■ **Document section**
I’ve worked for several aerospace companies including Boeing. I have nothing but contempt and hatred for Boeing and couldn’t get out of there fast enough. Management is garbage, safety comes second to schedule, people are treated like disposable cogs, but I would trust Boeing over NASA. I work with a lot of NASA and ex-NASA people right now on a couple major projects. Dear god NASA upper management makes me want to put my head through a wall! The insufferable sense of superiority trying to tell us “how things are done”. Bro, how is SLS coming? That’s what I thought, shut your mouth and stop pretending like you are the Apple of space systems. Luckily, most of the ground level people at NASA are more down to earth (pardon the puns) and easier to work with.
NASA contracting stuff to space X has probably be the most amazing and sound financial decision they have made.
People on this website are so biased because Elon runs it but he genuinely built one of the most amazing companies in the world. Government including the US are miles behind them and struggling to play catch up and they are only trying because Space X has become so much better than them they have to.

■ **Input data**
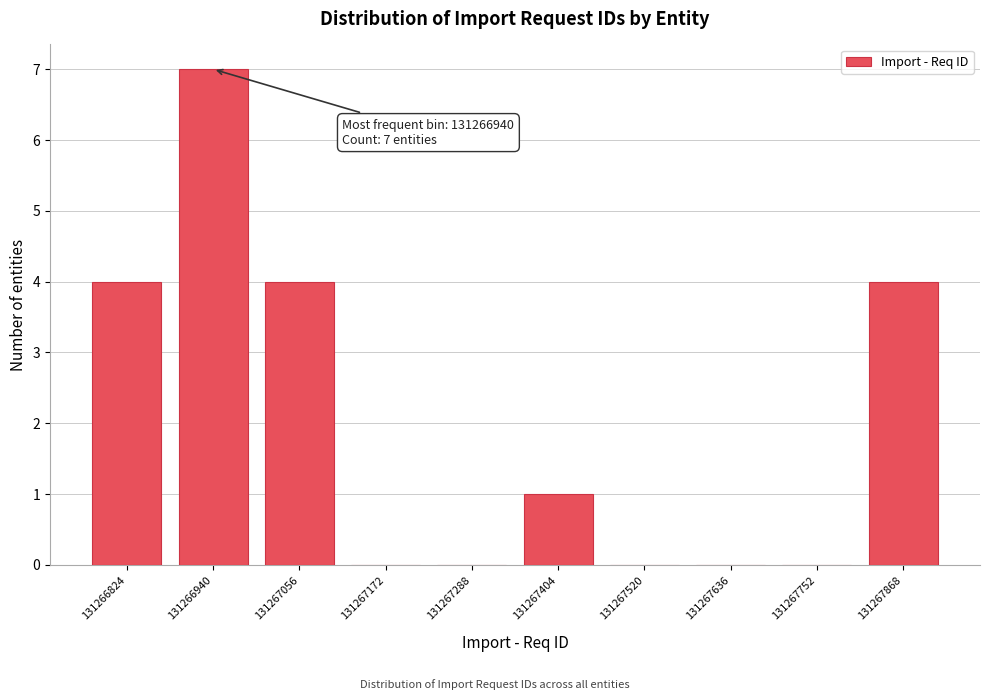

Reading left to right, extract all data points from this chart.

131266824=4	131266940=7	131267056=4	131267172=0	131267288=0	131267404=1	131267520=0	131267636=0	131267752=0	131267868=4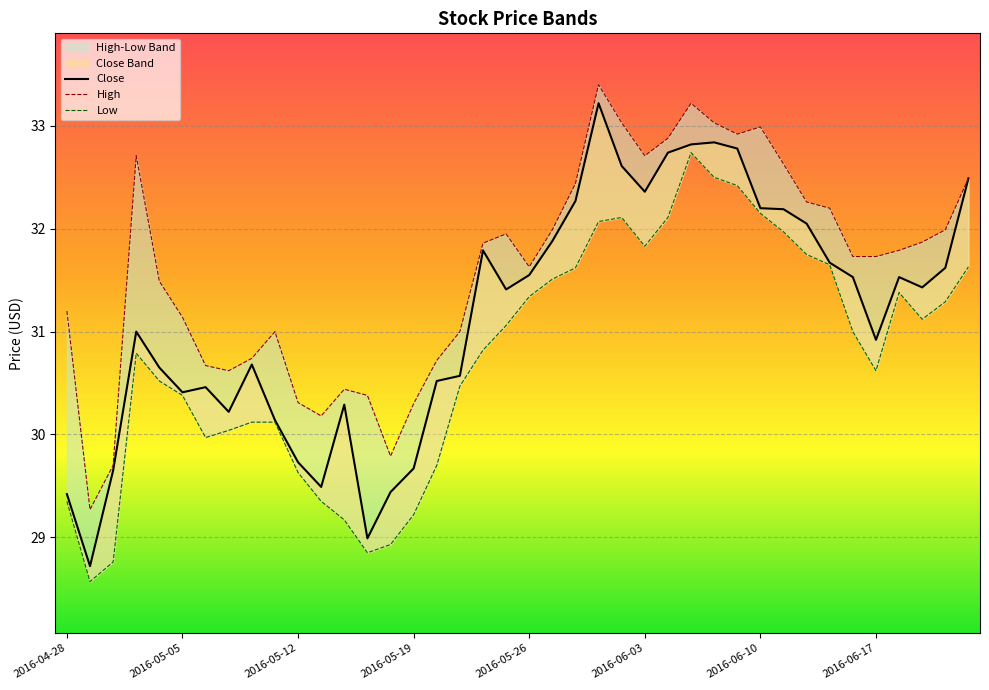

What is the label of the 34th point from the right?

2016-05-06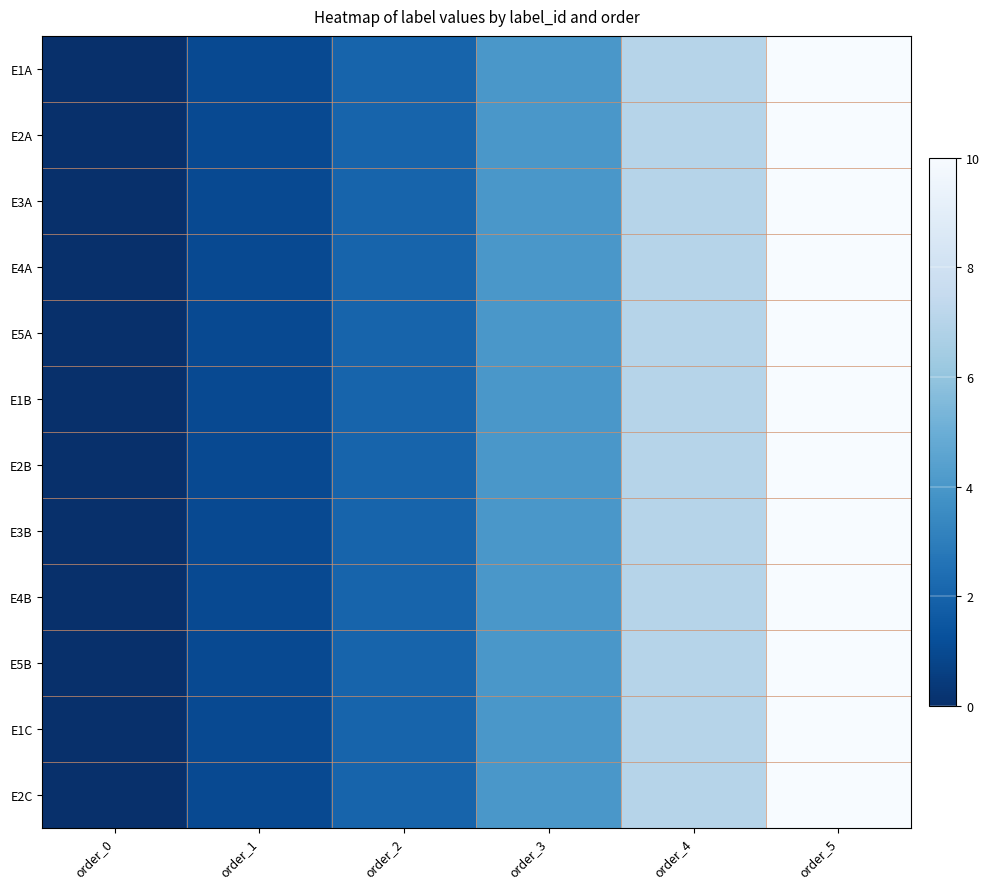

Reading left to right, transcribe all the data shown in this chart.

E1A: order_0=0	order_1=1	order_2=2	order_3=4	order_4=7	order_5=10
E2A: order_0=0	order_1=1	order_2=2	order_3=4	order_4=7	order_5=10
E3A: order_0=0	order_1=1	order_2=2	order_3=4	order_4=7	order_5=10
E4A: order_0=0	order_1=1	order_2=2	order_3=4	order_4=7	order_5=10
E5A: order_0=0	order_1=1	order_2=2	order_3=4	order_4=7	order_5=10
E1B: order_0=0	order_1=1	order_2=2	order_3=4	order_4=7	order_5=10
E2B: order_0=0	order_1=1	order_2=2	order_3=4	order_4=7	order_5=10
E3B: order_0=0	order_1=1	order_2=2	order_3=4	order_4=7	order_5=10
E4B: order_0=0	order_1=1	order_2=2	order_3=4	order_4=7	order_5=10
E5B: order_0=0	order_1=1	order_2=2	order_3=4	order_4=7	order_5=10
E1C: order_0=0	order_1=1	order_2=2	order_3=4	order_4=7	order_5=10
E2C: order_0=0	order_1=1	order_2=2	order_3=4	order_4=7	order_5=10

■ **Task prompt**
In the comments on Boeing, NASA, and SpaceX, what does the writer say comes second to schedule at Boeing?

■ **Final answer**
Safety comes second to schedule.